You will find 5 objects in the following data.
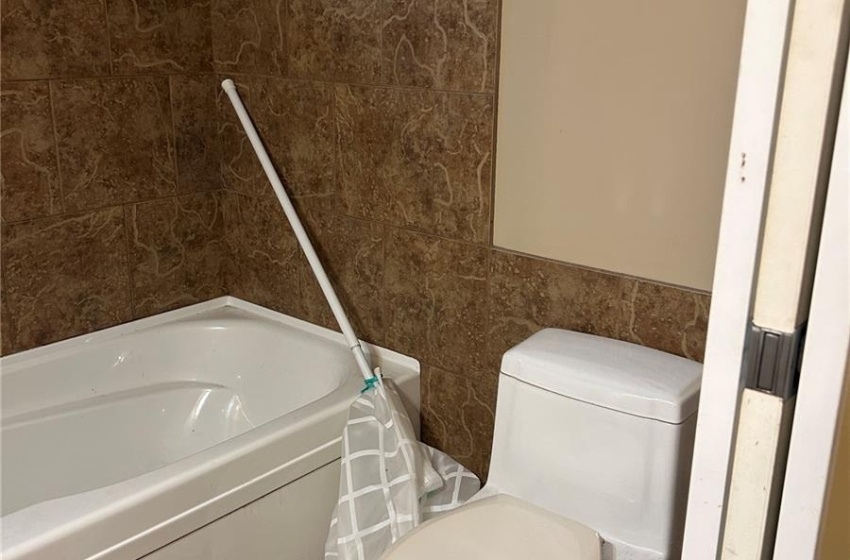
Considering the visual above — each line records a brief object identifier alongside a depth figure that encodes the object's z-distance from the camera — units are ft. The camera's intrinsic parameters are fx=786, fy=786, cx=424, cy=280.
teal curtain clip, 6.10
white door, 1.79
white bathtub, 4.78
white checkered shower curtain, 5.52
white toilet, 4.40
----------
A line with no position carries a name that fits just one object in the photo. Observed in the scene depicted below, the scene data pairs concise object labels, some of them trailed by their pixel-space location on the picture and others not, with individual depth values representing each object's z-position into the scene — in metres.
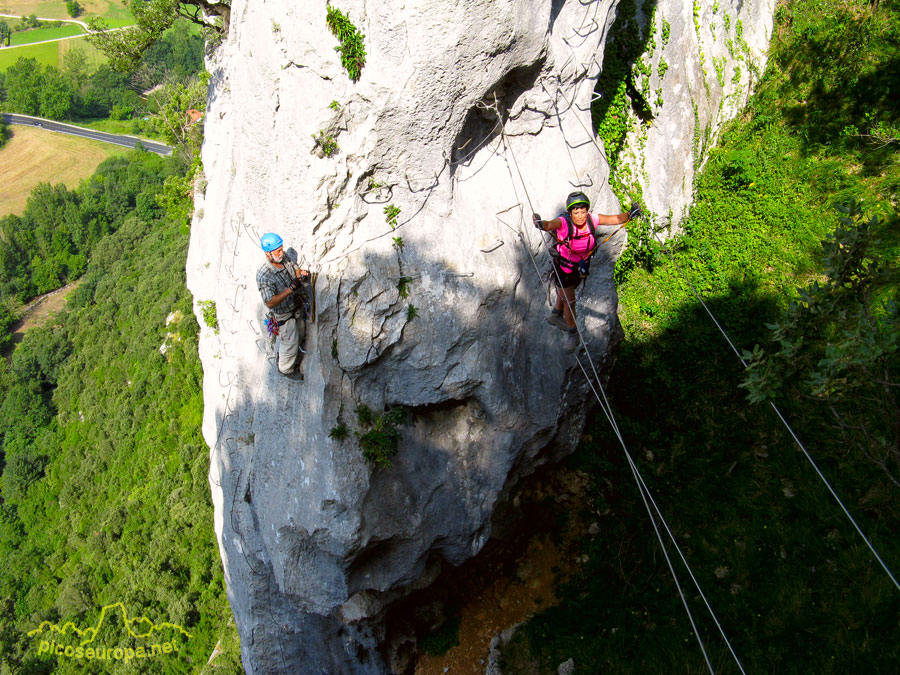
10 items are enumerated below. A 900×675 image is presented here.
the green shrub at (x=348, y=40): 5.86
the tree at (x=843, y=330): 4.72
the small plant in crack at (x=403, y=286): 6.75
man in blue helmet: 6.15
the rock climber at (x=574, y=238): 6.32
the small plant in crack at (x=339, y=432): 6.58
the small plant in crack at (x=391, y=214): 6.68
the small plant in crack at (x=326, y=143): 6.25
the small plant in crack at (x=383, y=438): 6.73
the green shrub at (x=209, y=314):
----------
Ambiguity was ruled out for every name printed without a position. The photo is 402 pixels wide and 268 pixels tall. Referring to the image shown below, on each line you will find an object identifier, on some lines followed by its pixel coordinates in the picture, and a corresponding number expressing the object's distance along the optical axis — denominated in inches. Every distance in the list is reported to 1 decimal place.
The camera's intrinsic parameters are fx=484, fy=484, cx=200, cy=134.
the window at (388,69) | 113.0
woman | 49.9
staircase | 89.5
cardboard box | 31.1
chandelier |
----------
REQUIRED ACTION:
Go through the material and report each line that holds the string "depth".

SOLVED EXERCISE:
Considering the visual above — each line records a brief object identifier alongside a depth figure that encodes the object's z-distance from the camera — units are ft. The camera's intrinsic parameters are fx=786, fy=786, cx=424, cy=280.
A line with no position carries a name that fits just one object in the photo. Observed in the scene depicted below, the scene data pairs concise object labels, some of them trailed by their pixel-space location on the picture and others not, with individual depth values representing each object's z-position into the scene — in metres.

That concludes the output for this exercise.